After several trips to Nashville, LaTronica was able to perfect the Haven recipe. THE Sandwich features “buttermilk-marinated, boneless chicken breast, creamy vinegar slaw, garlic dill pickle, Rob sauce, on a toasted Martin’s potato bun.” My take on it: It’s spectacular, absolutely delicious, the flavors and textures providing stimulating contrasts. I have found a new addiction.

Besides THE Sandwich, there’s a Tendie Trio that includes “three buttermilk-marinated jumbo tendies, garlic-dill pickles, served on white bread with a choice of sauce.” The sauces available are blue cheese, Haven ranch or the proprietary Rob sauce. There’s also a cauliflower Not Chicken version that was an instant hit with our resident vegetarian daughter.

Haven Hot Chicken’s sides can be a lot of fun as well.
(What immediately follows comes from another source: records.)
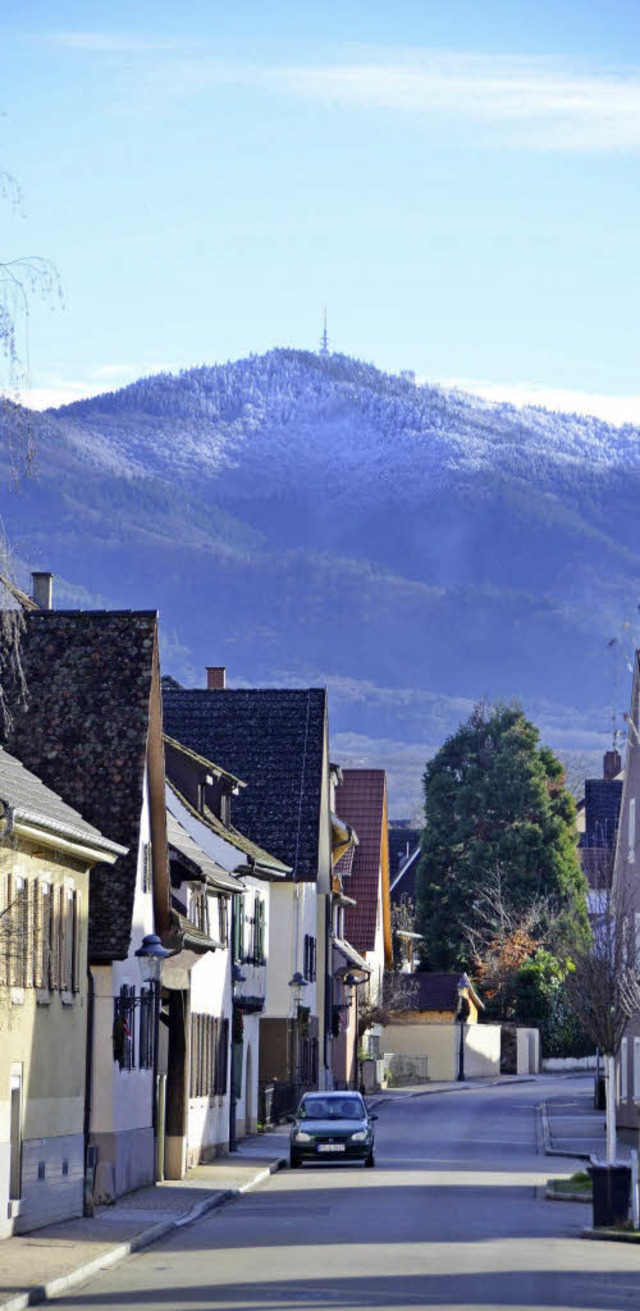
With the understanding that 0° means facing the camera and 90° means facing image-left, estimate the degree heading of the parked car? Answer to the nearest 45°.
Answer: approximately 0°

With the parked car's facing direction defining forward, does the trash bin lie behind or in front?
in front

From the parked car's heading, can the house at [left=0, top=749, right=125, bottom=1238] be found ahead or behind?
ahead
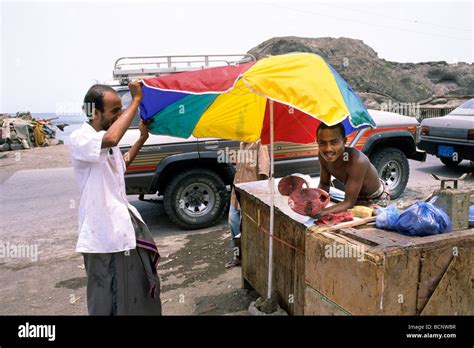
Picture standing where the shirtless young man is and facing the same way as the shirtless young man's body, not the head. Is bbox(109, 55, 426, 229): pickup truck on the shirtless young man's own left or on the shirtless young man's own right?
on the shirtless young man's own right

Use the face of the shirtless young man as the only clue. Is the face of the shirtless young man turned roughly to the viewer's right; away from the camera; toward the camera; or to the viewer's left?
toward the camera

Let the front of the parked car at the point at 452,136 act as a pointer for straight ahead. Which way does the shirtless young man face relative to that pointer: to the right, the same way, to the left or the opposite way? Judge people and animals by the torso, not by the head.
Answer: the opposite way

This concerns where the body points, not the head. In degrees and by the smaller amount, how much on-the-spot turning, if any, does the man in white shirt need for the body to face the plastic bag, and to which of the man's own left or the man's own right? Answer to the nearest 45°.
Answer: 0° — they already face it

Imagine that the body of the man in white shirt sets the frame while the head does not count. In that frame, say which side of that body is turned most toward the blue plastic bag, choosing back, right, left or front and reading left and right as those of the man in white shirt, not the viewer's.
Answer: front

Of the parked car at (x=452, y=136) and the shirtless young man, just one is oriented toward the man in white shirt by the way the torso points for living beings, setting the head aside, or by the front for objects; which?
the shirtless young man

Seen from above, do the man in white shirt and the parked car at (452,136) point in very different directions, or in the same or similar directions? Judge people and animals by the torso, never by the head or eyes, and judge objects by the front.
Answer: same or similar directions

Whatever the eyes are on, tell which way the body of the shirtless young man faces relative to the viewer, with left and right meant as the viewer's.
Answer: facing the viewer and to the left of the viewer

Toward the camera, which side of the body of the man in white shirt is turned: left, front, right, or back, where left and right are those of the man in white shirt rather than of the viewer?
right

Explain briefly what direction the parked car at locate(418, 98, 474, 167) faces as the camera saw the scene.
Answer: facing away from the viewer and to the right of the viewer

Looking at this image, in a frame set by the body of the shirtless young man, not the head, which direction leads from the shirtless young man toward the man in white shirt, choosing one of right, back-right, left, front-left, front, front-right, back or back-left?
front

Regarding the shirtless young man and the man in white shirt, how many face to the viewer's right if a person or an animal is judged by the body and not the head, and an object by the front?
1
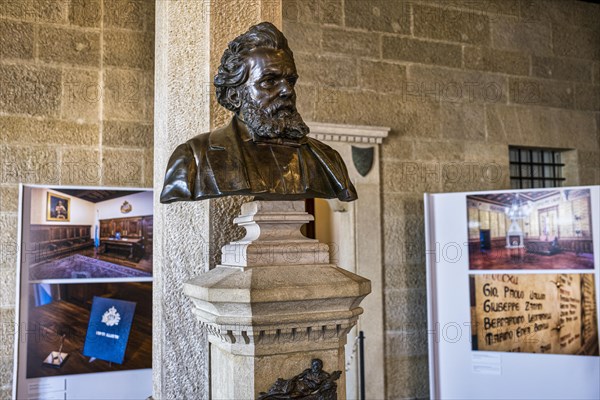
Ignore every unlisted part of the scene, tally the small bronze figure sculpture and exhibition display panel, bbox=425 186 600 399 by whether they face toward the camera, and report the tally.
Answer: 2

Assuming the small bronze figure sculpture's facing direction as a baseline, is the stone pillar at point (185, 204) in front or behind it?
behind

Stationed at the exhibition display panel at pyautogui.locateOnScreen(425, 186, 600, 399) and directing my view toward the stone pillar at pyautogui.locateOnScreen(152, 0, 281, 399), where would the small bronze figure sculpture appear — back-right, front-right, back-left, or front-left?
front-left

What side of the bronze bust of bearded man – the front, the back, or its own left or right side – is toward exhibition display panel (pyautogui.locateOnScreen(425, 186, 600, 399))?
left

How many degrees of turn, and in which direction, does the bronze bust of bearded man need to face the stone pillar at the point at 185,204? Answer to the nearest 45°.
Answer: approximately 180°

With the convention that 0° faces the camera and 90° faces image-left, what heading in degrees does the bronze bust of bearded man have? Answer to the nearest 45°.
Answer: approximately 315°

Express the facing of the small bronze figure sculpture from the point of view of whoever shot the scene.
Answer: facing the viewer

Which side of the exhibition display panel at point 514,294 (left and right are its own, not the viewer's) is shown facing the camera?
front

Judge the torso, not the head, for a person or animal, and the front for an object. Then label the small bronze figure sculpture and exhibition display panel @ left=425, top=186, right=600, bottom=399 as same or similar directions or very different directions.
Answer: same or similar directions

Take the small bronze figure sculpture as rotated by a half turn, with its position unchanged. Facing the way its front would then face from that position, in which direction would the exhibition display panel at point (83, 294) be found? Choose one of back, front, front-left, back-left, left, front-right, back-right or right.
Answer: front-left
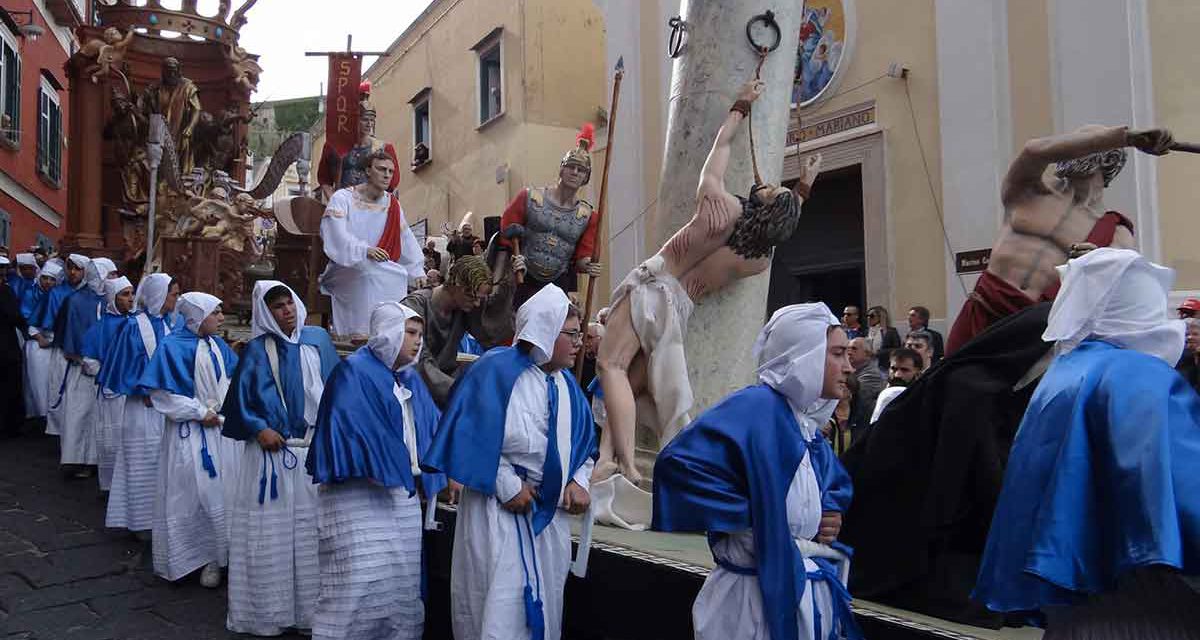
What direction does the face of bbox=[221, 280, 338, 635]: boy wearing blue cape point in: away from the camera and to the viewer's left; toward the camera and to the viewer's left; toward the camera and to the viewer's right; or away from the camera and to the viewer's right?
toward the camera and to the viewer's right

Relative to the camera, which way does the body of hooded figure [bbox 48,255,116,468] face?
to the viewer's right

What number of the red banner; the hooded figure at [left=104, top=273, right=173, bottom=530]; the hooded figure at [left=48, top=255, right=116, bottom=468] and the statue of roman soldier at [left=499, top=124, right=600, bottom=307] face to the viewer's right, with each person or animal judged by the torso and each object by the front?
2

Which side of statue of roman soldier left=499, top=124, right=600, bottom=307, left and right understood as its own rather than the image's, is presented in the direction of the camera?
front

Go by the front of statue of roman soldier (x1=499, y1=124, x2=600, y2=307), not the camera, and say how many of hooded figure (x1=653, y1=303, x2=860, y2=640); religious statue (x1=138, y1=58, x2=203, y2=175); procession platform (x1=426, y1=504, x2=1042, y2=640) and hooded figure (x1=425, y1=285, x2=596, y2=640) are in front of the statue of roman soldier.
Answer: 3
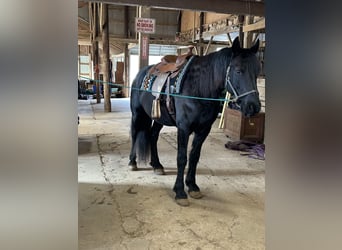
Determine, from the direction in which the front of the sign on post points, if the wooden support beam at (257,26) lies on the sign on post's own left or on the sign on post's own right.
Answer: on the sign on post's own left

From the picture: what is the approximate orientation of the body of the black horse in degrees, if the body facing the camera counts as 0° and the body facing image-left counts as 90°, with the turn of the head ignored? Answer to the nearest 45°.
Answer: approximately 315°

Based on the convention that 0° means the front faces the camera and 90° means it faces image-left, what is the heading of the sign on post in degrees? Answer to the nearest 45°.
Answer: approximately 0°
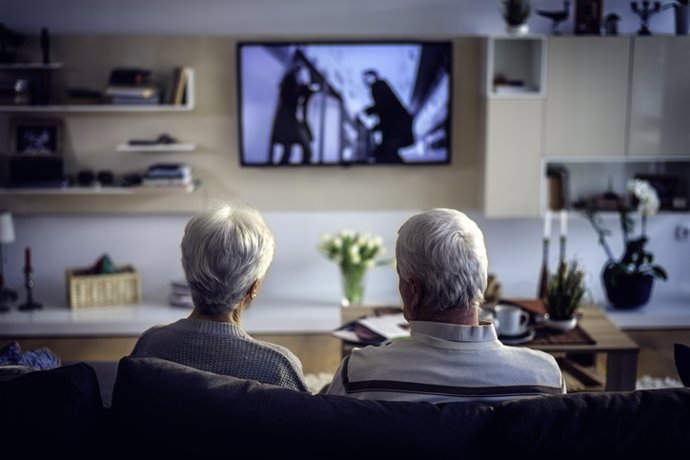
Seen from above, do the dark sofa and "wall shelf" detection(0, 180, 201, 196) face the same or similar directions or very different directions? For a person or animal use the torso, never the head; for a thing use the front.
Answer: very different directions

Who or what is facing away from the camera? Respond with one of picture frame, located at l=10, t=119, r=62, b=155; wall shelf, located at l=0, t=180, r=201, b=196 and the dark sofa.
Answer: the dark sofa

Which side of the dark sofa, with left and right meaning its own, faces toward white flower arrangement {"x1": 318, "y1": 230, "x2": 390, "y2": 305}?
front

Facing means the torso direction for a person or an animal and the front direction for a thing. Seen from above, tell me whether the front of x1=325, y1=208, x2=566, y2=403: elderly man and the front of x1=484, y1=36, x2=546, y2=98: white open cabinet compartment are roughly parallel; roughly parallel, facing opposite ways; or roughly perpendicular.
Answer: roughly parallel, facing opposite ways

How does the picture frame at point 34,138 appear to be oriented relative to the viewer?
toward the camera

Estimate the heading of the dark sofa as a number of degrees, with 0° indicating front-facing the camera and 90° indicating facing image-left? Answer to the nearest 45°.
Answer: approximately 180°

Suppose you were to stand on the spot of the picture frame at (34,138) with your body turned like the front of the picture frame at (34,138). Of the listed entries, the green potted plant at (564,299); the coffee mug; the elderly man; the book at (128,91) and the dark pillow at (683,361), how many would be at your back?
0

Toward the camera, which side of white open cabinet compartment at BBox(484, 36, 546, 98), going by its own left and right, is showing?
front

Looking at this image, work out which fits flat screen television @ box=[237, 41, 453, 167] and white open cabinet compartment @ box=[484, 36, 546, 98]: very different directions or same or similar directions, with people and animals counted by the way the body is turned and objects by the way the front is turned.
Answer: same or similar directions

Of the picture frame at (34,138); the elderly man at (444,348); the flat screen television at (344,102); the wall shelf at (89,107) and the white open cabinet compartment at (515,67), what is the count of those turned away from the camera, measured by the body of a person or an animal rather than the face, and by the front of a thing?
1

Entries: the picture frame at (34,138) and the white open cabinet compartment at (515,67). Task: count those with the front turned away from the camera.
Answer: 0

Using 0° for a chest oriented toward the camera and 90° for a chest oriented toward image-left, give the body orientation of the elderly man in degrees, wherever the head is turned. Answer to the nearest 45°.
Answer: approximately 180°

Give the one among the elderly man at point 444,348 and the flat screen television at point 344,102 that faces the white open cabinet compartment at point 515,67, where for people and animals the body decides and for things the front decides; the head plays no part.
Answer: the elderly man

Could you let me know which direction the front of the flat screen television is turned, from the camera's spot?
facing the viewer

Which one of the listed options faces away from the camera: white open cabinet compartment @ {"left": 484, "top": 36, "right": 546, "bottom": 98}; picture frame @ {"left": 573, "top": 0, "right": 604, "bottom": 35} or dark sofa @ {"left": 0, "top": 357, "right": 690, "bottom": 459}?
the dark sofa

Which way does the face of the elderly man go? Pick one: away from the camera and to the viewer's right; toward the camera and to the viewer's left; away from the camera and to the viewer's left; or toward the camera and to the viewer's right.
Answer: away from the camera and to the viewer's left

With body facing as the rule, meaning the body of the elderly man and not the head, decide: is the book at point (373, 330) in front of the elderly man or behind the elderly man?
in front

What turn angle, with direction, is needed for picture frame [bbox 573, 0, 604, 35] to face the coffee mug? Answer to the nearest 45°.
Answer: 0° — it already faces it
There are braised skin-on French fries, collard greens, creamy vinegar slaw and garlic-dill pickles. But my favorite side is the esquites, the off-the-cob variant of the Mexican, grilled corn, street food favorite known as elote.

And finally, I found the banana pudding absolutely charming. Made with vanilla rum pudding, sliced banana, Nilla wafers and fresh whipped cream, it activated pleasure centers in my brain forgotten since childhood.

Beyond loving the food, I’m tickled by the Tendie Roulette challenge, where you get one chicken or Not Chicken jumbo tendie of each of the five spice levels. If you’re someone who rubs your eyes in disbelief or when they tear up, this would be the wrong time.

Having once helped open a chain of Empanada Joe’s restaurants in New York City, I couldn’t help noting that the Haven Hot Chicken concept has been carefully branded and has obvious expansion potential. Strong believers in giving back, the owners of Haven Hot Chicken have started One Percent for the People, through which they will donate 1% of the restaurant’s proceeds to Connecticut-based organizations, selected on a monthly basis, that “focus on equality for all people.”

Because hot fish is a variation on hot chicken, I reached out to Sobocinski and asked if they had plans to introduce it in the future. His response: “We tested hot cod. [It] was sooooo good! 100% [we] will  be doing it in the future.” I am so jazzed to try it when it becomes available.

Not only do I like where Haven Hot Chicken has come from, and where it is now, I like where it appears to be headed.